Tuesday, 2 July 2013

The 48 hour day, Villages and Campfire-ing


 
I planned to write about the journey here (I arrived in London at 9.30am and landed in Chiang Rai at 9.35am (Thai time). Which was confusing. Basically I spent 24 hours travelling across a time zone and arrived 5 minutes later, the next day. I didn’t sleep for 48 hours, I had breakfast-lunch-dinner-breakfast-lunch-dinner and then slept (for 6 hours). And then this morning I woke up (voluntarily) at 6am for a shower. A cold water shower. Hot water doesn't exist here.
Anyway, instead of writing about the foundation or things that happened over the 48 hours I wanted to write about this evening. There’s around 60 volunteers right now from all over the world: Ireland, India, America, Canada, France…and we’re all aged between 18-27 so it’s like being at a summer camp. Constant craziness and banter. It’s also hilarious the language differences between US/UK/Australian/Canadian English. We all keep laughing at each other and having to explain what was funny. Example-
Emily: I’m just going to nip to the toilet
Steph: You’re going to  do what to the toilet?
Steph: We just had our national celebrations
Emily: Independence day?
Steph:*laughs* No, it’s like Canada’s birthday?
Me: (deapan) What do you do, bake a cake?

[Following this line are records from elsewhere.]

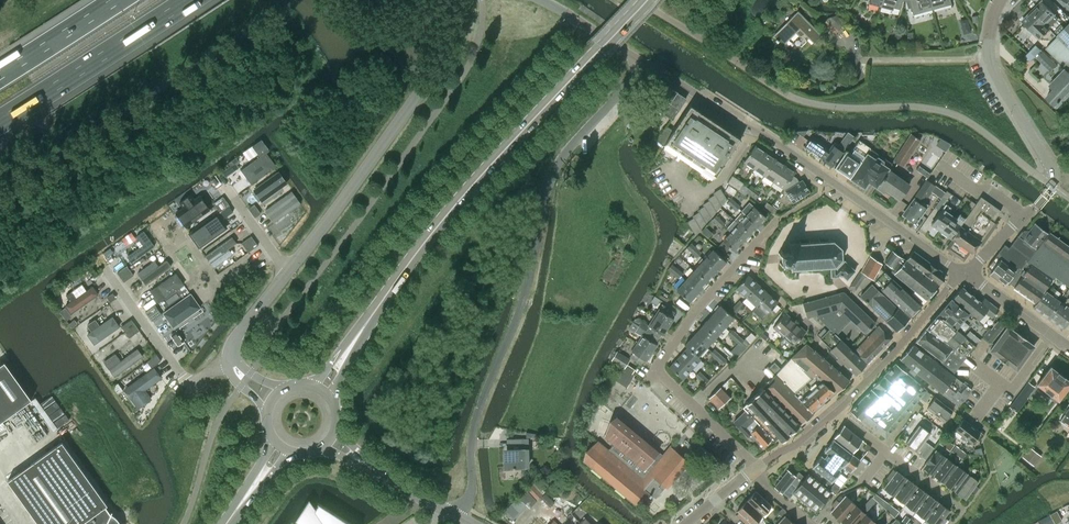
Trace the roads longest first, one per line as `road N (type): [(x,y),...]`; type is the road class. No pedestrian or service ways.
road 1 (unclassified): [(645,64),(567,151),(544,192),(522,304),(476,421),(471,495),(458,517)]
road 2 (residential): [(964,274),(766,134),(645,64)]
road 3 (secondary): [(400,274),(646,0)]
road 4 (residential): [(754,471),(661,375),(658,362),(778,219)]
road 5 (tertiary): [(287,273),(436,68),(453,34),(456,0)]
road 6 (residential): [(964,274),(1051,186),(1048,164),(991,62),(998,0)]
road 7 (motorway): [(0,122),(188,0)]
road 8 (residential): [(835,412),(964,274)]
road 9 (unclassified): [(227,364),(191,386),(106,273)]
road 10 (secondary): [(400,274),(311,385)]
road 11 (motorway): [(119,0),(0,77)]
road 12 (secondary): [(330,397),(400,274)]
road 13 (residential): [(1068,345),(964,274)]
road 14 (residential): [(645,64),(542,0)]
road 15 (unclassified): [(287,273),(215,176)]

Then we walked into the local village. The village shop is basically a load of products at the front of this womans house. Her cats and kids run around the ‘store’ (her house) this never fails to amuse me. It’s so far from CMK: the huge air conditioned shopping complex. She then told us if we turned right we could visit her hilltribe village, and that seemed to nice and offer to pass up. So four of us went.



We also befriended the cutest hilltribe kids who we played with for a while.

 
Tonight we decided to make a fire.
I love campfires. Campfires camping, campfires at parties. So when an older volunteer mentioned we could make campfires whenever we wanted I was literally like-
 
 
The foundation is located between all these hills covered in lush green jungle so it’s the most beautiful place to be. It’s superhumanly beautiful: lightning on the hillside, dragonflies and twenty teens and twenty-something's sitting on logs under the stars. We could literally be the advert for a travel brochure. Then MoMo got out her Ukulele so we all sang (cumbaya style) 'I'm Yours' and 'The A Team' and roasted bananas (you don’t get marshmallows here. You can't get anything sugary in Thailand it seems, but that’s a whole other blog!).